Like others have said, I really doubt it’s a memory issue, as that seems like it would lead to harder crashes, but I will run memtest 86. I’m really starting to become suspicious of some display issue though…

For what it is worth, that is exactly what would happen to me at times when I had my issue. Now that I remember, EQ Landmark was notorious for doing this to me, but in other games the behavior could be different.

Good luck finding the issue. I have no idea if mine is related, but wanted to mention it just in case.

To echo I have a similar issue from time to time in FF14 except it does lead to a game crash, most commonly in one of the (larger) new zones when it’s snowing. My theory was that the 970 was trying to call that half gig of slower vram and causing hell, but if you find a solution do share!

Just checking if you’ve turned off Nvidia services? That recently crashed a number of games for me.

Try disabling your sound card (and if you have two, you should be disabling the on-board one anyway through BIOS) so you have absolutely no audio being used, just to eliminate that. If you are running a 970 NVidia it’s probably not a video driver issue, you’d get crash prompts from NVidia if it was. I agree with Jon, it doesn’t sound hardware related, but rather a driver issue.

I guess if it was me, at this point I’d be experimenting by (in addition to the suggestions above):

*If your video drivers are current, try rolling them back.
*Switching your connection from Display Port to DVI-D.
*I usually keep my last video card that I upgraded from around (not everyone does, so this may not work for you). If you’ve got your previous card around, try switching it out and see what happens.
*Have you already checked your GPU and CPU temps (especially under load)? Made sure all your fans are running when they should be? Note that fans in some newer video cards (like the 970) won’t come on unless the card is under load. You may need to remove the side panel and check all your fans (including the PSU) while under load.
*Make sure video card is fully seated in the slot. You might even try pulling it out and re-seating it.
*Make sure your memory modules are also fully seated in the slots.
*What PSU are you using? Everything plugged in good and tight? Everything, including your new SSD. Check all cables on both ends.

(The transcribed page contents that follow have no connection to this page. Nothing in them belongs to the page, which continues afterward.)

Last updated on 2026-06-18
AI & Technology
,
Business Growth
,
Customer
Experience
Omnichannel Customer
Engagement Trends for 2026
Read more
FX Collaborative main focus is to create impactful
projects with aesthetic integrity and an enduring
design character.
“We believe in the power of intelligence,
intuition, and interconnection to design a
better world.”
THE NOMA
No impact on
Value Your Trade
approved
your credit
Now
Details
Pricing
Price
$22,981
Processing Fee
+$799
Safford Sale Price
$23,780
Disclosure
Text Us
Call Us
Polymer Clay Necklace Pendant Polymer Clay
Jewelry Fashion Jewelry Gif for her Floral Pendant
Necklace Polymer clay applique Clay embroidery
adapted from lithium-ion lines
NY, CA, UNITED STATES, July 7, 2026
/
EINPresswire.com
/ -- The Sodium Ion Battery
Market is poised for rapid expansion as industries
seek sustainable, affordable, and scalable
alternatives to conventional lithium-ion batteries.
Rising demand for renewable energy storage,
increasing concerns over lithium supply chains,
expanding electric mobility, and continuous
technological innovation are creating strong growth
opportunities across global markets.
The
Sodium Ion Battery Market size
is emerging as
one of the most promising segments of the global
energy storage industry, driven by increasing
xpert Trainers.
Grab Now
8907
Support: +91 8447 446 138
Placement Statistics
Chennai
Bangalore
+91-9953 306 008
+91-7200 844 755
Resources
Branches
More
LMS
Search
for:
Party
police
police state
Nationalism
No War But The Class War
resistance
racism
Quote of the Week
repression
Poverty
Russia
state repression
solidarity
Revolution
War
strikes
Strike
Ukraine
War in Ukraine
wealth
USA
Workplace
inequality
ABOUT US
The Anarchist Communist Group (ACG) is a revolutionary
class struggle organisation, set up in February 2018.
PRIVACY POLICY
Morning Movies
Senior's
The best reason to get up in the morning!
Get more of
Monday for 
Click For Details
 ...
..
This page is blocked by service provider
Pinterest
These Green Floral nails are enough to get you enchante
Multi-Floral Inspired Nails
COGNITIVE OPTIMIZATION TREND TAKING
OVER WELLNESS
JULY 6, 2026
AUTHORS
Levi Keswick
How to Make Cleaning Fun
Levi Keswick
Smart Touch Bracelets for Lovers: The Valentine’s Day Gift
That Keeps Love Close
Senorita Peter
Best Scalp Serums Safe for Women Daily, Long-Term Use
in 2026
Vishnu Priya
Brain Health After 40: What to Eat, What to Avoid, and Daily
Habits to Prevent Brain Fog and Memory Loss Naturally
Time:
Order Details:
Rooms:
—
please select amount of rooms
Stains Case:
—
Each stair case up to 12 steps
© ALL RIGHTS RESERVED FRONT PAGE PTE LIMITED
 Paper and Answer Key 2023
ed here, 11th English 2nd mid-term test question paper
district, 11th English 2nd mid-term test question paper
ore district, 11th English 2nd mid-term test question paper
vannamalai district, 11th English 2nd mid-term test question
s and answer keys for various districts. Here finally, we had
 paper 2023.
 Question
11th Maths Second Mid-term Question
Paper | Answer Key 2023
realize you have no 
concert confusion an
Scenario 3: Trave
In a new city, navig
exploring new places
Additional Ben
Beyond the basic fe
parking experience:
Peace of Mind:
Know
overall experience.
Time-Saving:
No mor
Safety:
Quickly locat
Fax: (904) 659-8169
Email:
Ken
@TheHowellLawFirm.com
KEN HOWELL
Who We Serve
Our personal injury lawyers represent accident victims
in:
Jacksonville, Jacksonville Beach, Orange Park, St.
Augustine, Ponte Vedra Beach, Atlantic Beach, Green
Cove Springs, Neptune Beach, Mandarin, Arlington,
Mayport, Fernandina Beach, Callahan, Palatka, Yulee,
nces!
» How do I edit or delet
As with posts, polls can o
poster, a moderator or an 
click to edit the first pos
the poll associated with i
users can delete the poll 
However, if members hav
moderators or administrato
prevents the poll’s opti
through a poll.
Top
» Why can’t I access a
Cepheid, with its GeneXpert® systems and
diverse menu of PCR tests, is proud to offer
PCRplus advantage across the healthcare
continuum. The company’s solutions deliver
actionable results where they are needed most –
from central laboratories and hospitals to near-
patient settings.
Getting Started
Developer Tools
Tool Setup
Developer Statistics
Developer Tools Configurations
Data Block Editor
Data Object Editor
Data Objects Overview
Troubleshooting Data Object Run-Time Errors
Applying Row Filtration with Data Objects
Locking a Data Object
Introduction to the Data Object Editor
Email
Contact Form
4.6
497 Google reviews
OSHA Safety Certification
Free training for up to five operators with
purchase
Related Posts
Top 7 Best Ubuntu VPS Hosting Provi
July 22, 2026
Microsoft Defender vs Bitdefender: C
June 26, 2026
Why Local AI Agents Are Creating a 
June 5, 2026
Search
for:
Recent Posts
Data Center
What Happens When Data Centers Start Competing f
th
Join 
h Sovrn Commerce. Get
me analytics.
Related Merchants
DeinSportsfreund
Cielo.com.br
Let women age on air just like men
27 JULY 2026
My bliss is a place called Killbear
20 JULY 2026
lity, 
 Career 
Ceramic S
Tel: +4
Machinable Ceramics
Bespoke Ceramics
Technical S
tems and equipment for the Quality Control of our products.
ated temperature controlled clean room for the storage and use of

Mine are all pretty simple suggestions, because in my experience it is usually something simple that is the cause. Not always, but usually. I will say that despite the actual solution usually being simple, tracking down the problem is anything but. Diagnosing this kind of thing is a real bitch.

Have you tried drilling holes into your monitor to air it out?

Would it be a good diagnostic to run prime95 while doing normal browsing just to see if it ever triggers an error? I know P95 icon used to turn yellow or whatever if you had issues with your memory. The theory is if it manages to go wrong, you can blame something other than the video card!